--- Text Enclosed Below ---

Brother and sisters fighting with each other is exceedingly common, but these behaviors often get chalked up to typical sibling interactions, or even a rite of passage that can toughen kids up. A new study from the journal Pediatrics, however, finds evidence that there may be real mental health consequences to these intense conflicts.
The data come the National Survey of Children’s Exposure to Violence. In this national probability sample, over 3500 children and adolescents participated in a telephone interview from phone numbers selected randomly. Items from the Juvenile Victimization Questionnaire were used to examine three types of aggression occurring in the previous year: psychological (feeling bad or scared due to a sibling’s verbal attacks), property (forcibly taking or destroying something), and physical aggression. Mental health symptoms were assessed using the Trauma Symptom Checklist. Analyses of covariance were used to examine mental health scores between children who did and did not experience different types of sibling aggression, controlling for some demographic variables and victimization from other sources.
While not explicitly reported, it appears that 40% of children and adolescents experienced sibling aggression of some form. Furthermore, those who did were found to have higher mental health distress than those who did not report such sibling conflict. The effect of “mild” physical aggression (i.e. did not involve a weapon or lead to injury) seemed to be particularly difficult for younger children less than 10 years old. Cumulative effects were found for those experiencing greater amounts of sibling aggression and those who experienced both peer and sibling aggression.
The authors summarize that there are observable negative effects on children from sibling aggression that should not be dismissed as typical and harmless behavior. They advocated that current anti-bullying campaigns should consider explicitly including sibling aggression as a target.

--- End of Enclosed Text ---

In the article on sibling aggression, which instrument was used to assess mental health symptoms?

--- Dataset excerpts Enclosed Below ---

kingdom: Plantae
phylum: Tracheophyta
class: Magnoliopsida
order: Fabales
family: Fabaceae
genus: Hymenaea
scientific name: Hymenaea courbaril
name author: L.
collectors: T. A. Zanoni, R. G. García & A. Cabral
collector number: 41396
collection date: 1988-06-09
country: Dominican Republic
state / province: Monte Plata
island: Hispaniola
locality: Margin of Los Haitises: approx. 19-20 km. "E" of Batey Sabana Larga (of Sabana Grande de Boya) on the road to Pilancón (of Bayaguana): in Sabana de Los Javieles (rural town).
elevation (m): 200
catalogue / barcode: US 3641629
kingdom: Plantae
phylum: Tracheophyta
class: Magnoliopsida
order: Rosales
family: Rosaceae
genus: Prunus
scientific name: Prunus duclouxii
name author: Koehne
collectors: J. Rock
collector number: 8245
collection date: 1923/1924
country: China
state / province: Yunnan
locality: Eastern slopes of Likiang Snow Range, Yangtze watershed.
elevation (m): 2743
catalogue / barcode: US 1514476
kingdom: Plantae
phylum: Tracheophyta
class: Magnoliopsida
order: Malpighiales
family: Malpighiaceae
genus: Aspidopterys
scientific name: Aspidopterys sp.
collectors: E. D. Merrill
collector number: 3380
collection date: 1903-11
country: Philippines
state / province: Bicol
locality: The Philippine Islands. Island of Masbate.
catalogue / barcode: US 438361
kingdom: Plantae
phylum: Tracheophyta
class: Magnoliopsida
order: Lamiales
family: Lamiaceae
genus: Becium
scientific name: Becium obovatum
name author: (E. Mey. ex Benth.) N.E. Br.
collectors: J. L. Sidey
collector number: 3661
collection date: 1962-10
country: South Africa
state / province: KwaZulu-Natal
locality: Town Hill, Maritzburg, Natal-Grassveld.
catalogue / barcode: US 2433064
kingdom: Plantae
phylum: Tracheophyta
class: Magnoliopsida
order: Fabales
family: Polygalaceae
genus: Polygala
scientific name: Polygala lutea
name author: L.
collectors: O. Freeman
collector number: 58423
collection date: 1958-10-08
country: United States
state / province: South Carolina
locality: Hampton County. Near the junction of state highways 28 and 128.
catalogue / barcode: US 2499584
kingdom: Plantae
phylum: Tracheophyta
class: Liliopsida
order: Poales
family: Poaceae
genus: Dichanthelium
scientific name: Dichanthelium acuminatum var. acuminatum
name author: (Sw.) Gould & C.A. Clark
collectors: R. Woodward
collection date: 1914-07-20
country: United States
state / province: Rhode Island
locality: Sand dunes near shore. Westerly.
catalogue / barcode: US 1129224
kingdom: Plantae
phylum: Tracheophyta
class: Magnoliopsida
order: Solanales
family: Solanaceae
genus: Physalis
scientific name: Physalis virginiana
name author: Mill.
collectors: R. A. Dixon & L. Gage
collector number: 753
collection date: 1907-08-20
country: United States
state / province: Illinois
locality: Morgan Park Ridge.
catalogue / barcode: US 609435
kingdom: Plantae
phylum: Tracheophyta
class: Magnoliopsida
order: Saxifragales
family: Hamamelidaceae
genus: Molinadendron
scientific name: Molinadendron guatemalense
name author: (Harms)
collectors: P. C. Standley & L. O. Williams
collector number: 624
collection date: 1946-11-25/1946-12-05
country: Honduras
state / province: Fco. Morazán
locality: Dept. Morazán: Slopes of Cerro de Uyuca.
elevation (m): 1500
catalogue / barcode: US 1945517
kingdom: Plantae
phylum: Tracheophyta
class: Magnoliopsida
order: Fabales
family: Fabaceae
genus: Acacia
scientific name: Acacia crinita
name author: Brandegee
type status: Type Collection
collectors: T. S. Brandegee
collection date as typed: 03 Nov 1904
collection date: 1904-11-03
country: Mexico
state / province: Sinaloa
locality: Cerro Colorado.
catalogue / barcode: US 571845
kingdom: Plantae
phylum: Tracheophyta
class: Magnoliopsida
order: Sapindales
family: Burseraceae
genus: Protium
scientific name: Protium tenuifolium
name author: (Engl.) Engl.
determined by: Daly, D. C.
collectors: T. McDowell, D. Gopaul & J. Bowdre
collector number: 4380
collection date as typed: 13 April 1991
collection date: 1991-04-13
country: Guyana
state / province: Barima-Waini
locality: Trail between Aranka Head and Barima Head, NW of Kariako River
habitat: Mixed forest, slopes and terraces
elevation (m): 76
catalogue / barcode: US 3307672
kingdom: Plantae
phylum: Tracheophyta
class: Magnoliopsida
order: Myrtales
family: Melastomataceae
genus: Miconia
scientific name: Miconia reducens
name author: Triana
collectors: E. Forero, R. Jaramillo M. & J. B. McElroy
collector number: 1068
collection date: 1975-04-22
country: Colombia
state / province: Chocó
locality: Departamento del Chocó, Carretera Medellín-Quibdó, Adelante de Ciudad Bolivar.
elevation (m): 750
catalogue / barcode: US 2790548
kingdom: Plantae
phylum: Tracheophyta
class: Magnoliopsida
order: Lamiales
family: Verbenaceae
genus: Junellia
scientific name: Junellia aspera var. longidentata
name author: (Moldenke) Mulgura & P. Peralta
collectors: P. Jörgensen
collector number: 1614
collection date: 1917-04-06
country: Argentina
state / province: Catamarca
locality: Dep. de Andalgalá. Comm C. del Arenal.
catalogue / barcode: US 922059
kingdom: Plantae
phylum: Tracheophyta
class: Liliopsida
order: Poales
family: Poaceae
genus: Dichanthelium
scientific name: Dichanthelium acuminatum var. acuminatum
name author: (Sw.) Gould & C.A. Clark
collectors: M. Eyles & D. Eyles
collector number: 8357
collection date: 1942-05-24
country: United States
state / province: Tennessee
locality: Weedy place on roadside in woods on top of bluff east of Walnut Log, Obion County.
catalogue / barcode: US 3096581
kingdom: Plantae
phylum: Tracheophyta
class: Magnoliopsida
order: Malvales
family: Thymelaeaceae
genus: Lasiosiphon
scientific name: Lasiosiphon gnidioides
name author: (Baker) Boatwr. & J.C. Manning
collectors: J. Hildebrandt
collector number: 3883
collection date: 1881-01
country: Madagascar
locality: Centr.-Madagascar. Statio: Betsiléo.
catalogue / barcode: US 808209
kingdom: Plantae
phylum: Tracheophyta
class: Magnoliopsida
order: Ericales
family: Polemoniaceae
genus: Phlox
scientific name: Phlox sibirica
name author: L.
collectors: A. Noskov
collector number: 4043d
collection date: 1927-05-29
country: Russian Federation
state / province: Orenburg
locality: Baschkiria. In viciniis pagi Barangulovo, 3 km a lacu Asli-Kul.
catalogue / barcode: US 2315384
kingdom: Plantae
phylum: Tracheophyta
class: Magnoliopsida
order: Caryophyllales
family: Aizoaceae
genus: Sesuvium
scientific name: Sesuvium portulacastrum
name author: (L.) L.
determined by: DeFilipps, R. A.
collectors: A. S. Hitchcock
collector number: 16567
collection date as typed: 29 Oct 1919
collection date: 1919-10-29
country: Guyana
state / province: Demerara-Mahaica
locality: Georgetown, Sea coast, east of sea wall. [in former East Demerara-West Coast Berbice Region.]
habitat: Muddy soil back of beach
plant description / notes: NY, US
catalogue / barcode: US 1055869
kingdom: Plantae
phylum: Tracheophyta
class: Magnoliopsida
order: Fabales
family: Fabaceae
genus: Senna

--- End of Enclosed Dataset excerpts ---

*Answer box*.
The Trauma Symptom Checklist.